EXCERPT:
## Start
OUTPUT @table3                                                
    TO "/output/StreamingDataMLHistory-The-Complicated-Badger.Csv"
    USING Outputters.Csv();

Click on the Save As icon to save the U-SQL script. Then submit the job and check for the creation of the .CSV output result files.

Create Azure SQL Databases and Tables (One for Each Business Entity) to Hold the Data Extracted from the ADLA Database Table

The next step is to create a new Azure SQL database and SQL table to hold the information that we will extract from the ADLA SQL table that we populated from these three CSV text files:

Historical IoT Hub Streaming Data
Historical IoT Hub Machine Learning Web Service Call Results
Reference Data Team Member Company Affiliation

In this exercise, you’ll perform a one-time creation of a new Azure SQL database and a new SQL table for each of the three business entities in the reference implementation.

Each of these databases will contain the merged dataset results (for one of the business entities), where you merged the three files into an ADLA SQL table.

To complete this task, you need the following prerequisites:

Azure SQL Server Database information, such as server, user, and password credentials.
Azure SQL Server firewall ports opened-up to allow your client IP address to information.
## End
WHAT YOU WILL DO: Reproduce the part of the Azure SQL excerpt that begins at the words "Historical IoT Hub Streaming" and stops after "address to information.".

MATERIAL PROVIDED:
## Start
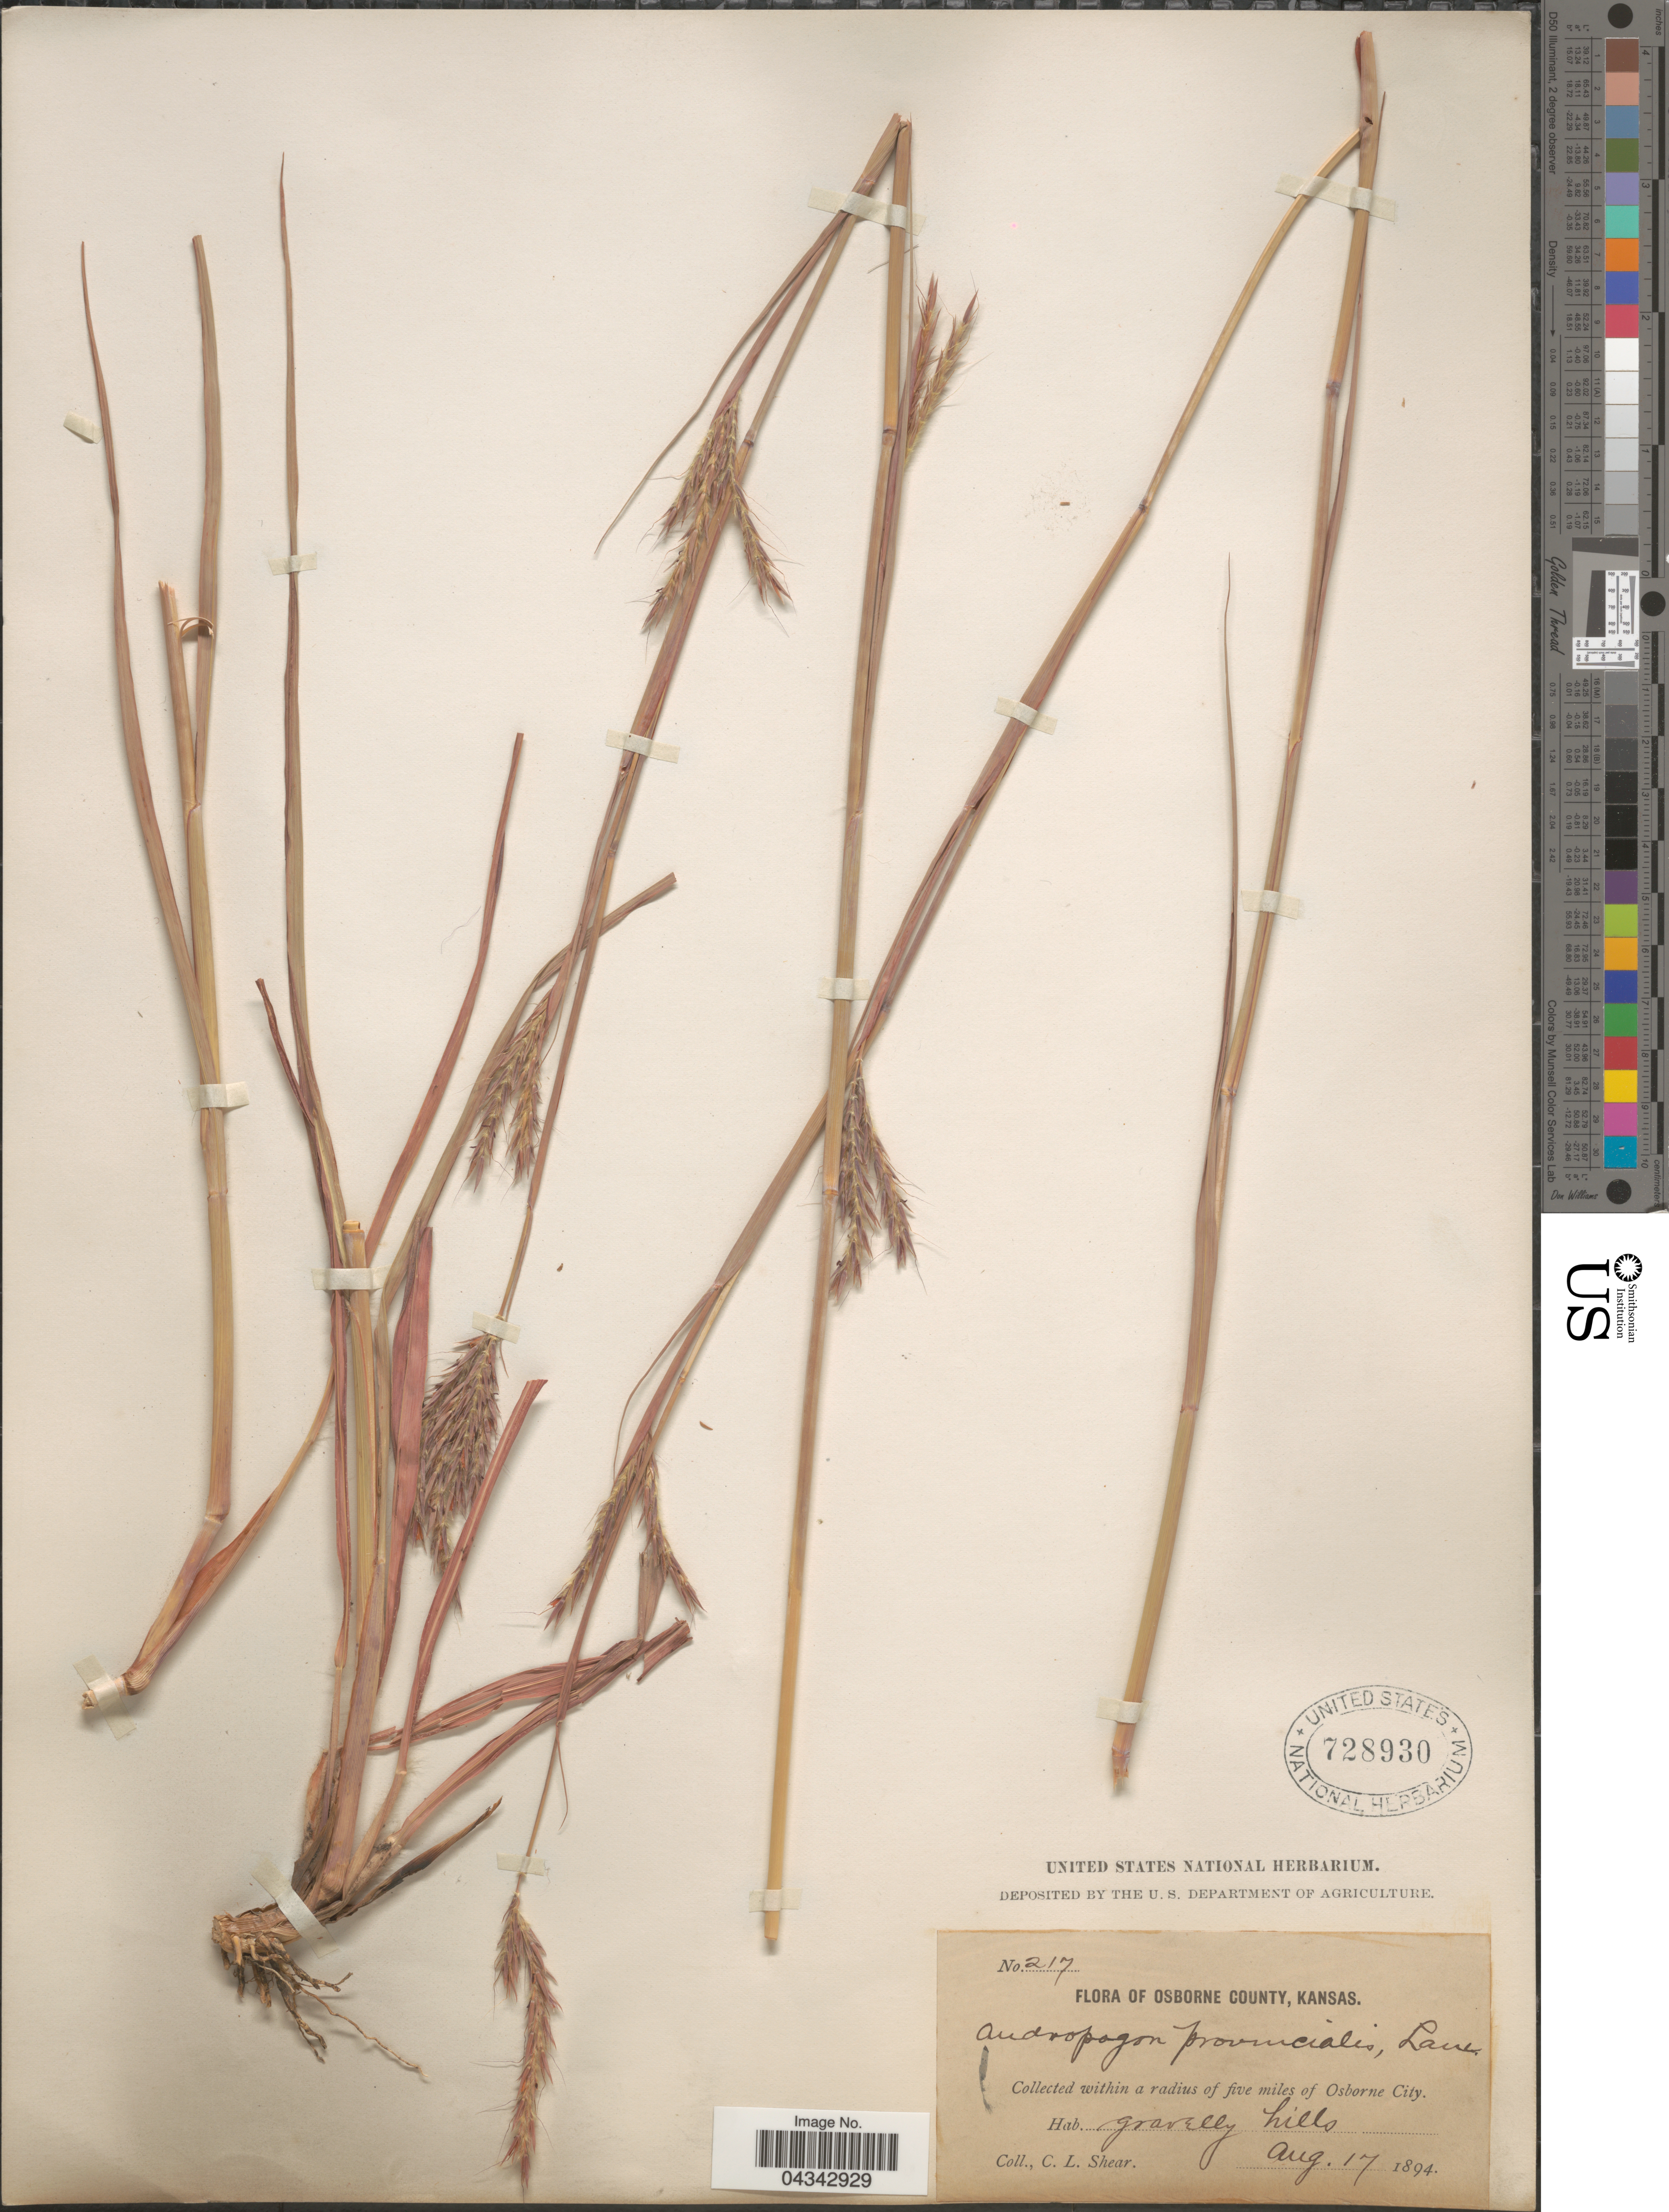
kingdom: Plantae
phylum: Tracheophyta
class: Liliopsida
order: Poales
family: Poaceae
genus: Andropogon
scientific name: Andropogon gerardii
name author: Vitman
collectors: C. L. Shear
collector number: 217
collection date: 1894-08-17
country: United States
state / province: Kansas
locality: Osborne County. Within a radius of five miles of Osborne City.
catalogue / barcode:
## End
SOLUTION TO THIS TASK:
Historical IoT Hub Streaming Data
Historical IoT Hub Machine Learning Web Service Call Results
Reference Data Team Member Company Affiliation

In this exercise, you’ll perform a one-time creation of a new Azure SQL database and a new SQL table for each of the three business entities in the reference implementation.

Each of these databases will contain the merged dataset results (for one of the business entities), where you merged the three files into an ADLA SQL table.

To complete this task, you need the following prerequisites:

Azure SQL Server Database information, such as server, user, and password credentials.
Azure SQL Server firewall ports opened-up to allow your client IP address to information.